» **INFORMATION GIVEN**
====================
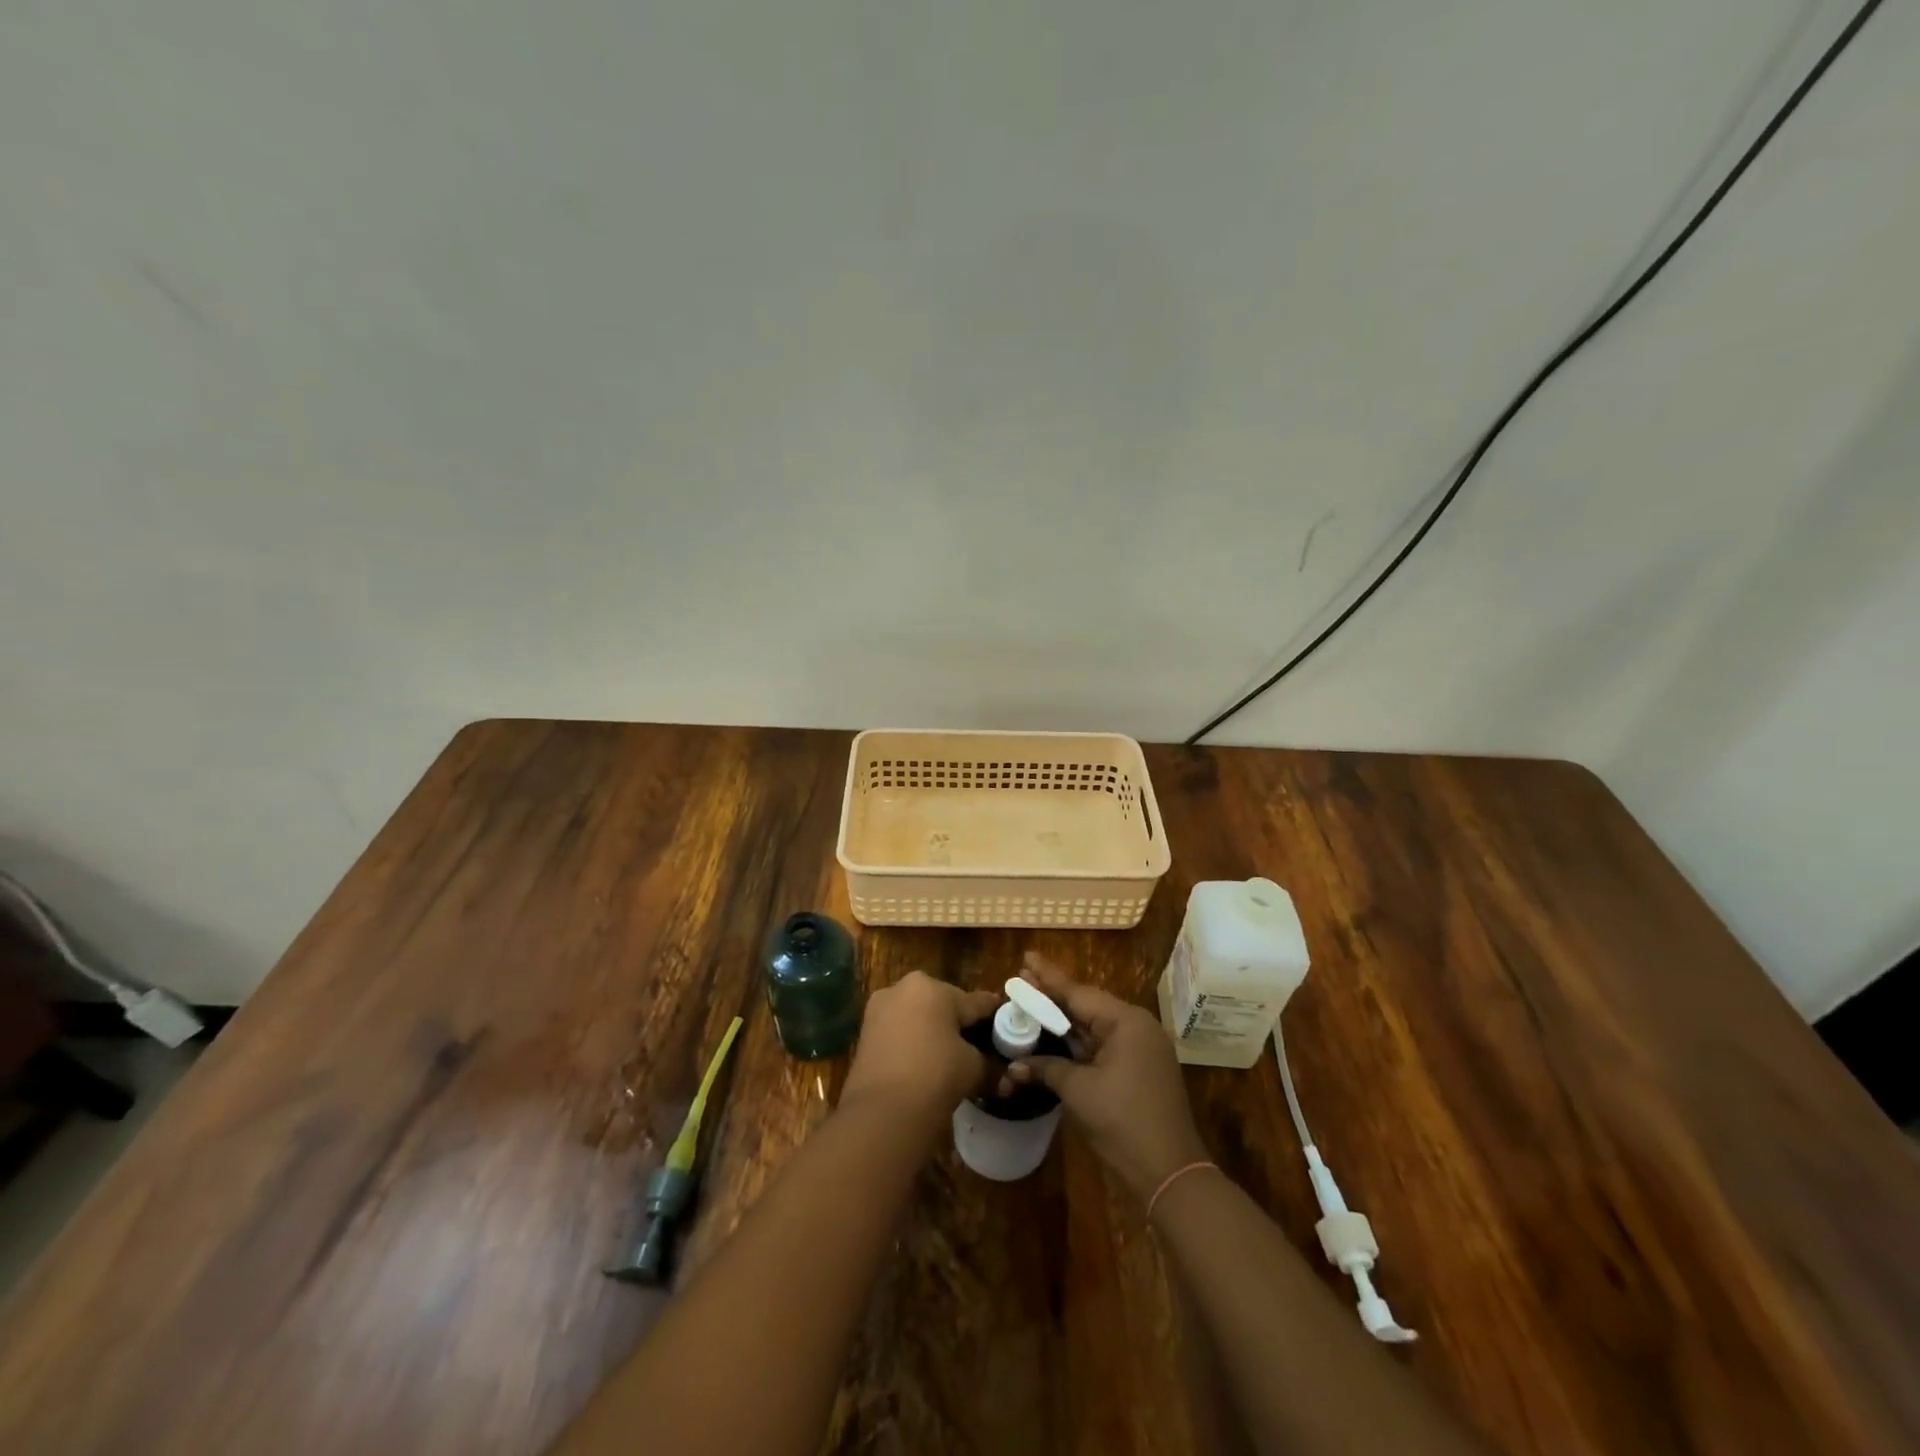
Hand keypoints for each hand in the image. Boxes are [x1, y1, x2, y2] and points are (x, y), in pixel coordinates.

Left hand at [841, 972, 999, 1128]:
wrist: (882, 1112)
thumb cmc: (936, 1075)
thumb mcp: (972, 1067)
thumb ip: (987, 1062)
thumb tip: (998, 1072)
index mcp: (932, 987)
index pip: (973, 1001)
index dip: (992, 1014)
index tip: (1006, 1019)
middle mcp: (902, 988)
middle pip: (942, 1004)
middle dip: (957, 1022)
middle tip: (975, 1044)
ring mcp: (878, 1010)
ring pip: (917, 1018)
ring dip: (932, 1032)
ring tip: (949, 1057)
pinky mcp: (864, 1034)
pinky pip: (898, 1033)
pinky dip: (911, 1044)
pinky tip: (923, 1064)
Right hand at [1009, 952, 1208, 1201]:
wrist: (1169, 1172)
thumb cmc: (1122, 1122)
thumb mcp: (1079, 1091)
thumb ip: (1046, 1069)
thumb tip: (1015, 1066)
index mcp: (1126, 1021)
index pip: (1078, 992)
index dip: (1048, 978)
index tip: (1026, 958)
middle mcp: (1137, 1027)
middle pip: (1087, 1006)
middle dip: (1053, 998)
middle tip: (1021, 982)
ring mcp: (1141, 1049)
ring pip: (1095, 1027)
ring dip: (1064, 1023)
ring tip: (1032, 1006)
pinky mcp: (1140, 1070)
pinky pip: (1104, 1046)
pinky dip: (1079, 1044)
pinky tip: (1056, 1040)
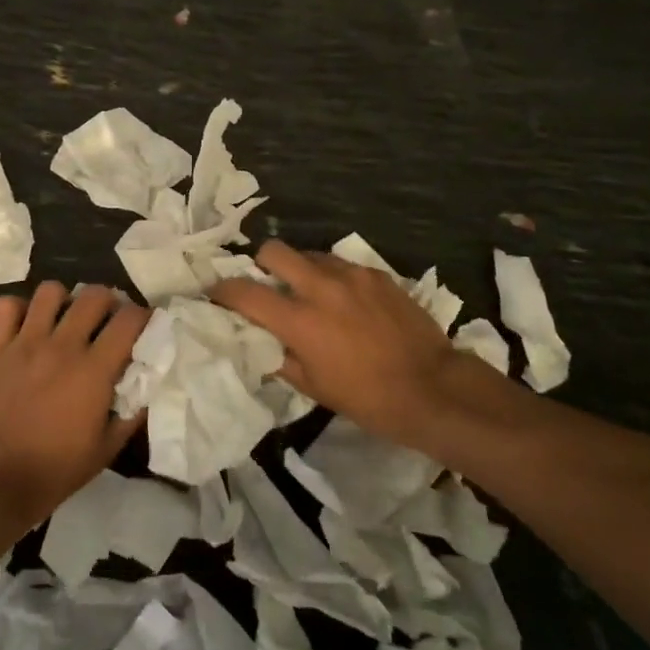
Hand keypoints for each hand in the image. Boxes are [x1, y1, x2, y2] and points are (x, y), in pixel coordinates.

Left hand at [0, 282, 146, 530]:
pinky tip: (28, 325)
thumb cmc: (54, 470)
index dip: (143, 316)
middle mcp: (62, 346)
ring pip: (50, 291)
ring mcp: (26, 343)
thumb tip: (146, 387)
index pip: (129, 320)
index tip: (144, 325)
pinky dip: (19, 308)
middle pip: (93, 295)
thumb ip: (130, 414)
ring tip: (67, 318)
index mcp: (94, 370)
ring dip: (65, 299)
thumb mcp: (106, 450)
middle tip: (108, 320)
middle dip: (109, 301)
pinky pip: (7, 307)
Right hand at [209, 240, 494, 449]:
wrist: (434, 388)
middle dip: (261, 263)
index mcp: (299, 320)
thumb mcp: (314, 388)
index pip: (245, 292)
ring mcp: (351, 276)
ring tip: (310, 293)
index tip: (216, 293)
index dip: (222, 290)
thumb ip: (279, 358)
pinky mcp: (376, 274)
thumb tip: (258, 340)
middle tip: (267, 283)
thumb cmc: (368, 398)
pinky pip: (342, 265)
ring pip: (310, 254)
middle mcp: (321, 287)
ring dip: (300, 269)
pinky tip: (345, 301)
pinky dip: (333, 277)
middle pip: (274, 250)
====================
» **PROBLEM STATEMENT**
Please output the listing above exactly from its first line through the line with "pinky dip: (1079, 1044)", both included, and nothing beyond that line. Omit pictures.

» **TASK RESPONSE**
Hand keypoints for each hand in the image. Boxes are [x1, y1, x2, y2] and points are (x, y), in pixel coordinates.

Left hand at [841, 972, 999, 1128]:
wrist: (882, 1112)
thumb cmc: (936, 1075)
thumb mcp: (972, 1067)
thumb ip: (987, 1062)
thumb tip: (998, 1072)
index mcp: (932, 987)
index pip: (973, 1001)
index dip: (992, 1014)
index tip: (1006, 1019)
middle mcp: (902, 988)
middle pip: (942, 1004)
middle dip: (957, 1022)
middle tip: (975, 1044)
ring mcp: (878, 1010)
ring pip: (917, 1018)
ring dip: (932, 1032)
ring tip: (949, 1057)
pinky mcp: (864, 1034)
pinky pip: (898, 1033)
pinky dip: (911, 1044)
pinky tip: (923, 1064)
Right hand at [1009, 952, 1208, 1201]:
wrist: (1169, 1172)
thumb cmc: (1122, 1122)
thumb mcp: (1079, 1091)
thumb ip: (1046, 1069)
thumb tip: (1015, 1066)
index mcp: (1126, 1021)
index pip: (1078, 992)
index dip: (1048, 978)
index tip: (1026, 958)
middle mcp: (1137, 1027)
middle pip: (1087, 1006)
middle dip: (1053, 998)
middle tip: (1021, 982)
ring mcp: (1141, 1049)
ring pip: (1095, 1027)
ring dip: (1064, 1023)
ring tip: (1032, 1006)
pinky mcp: (1140, 1070)
pinky pip: (1104, 1046)
pinky dip: (1079, 1044)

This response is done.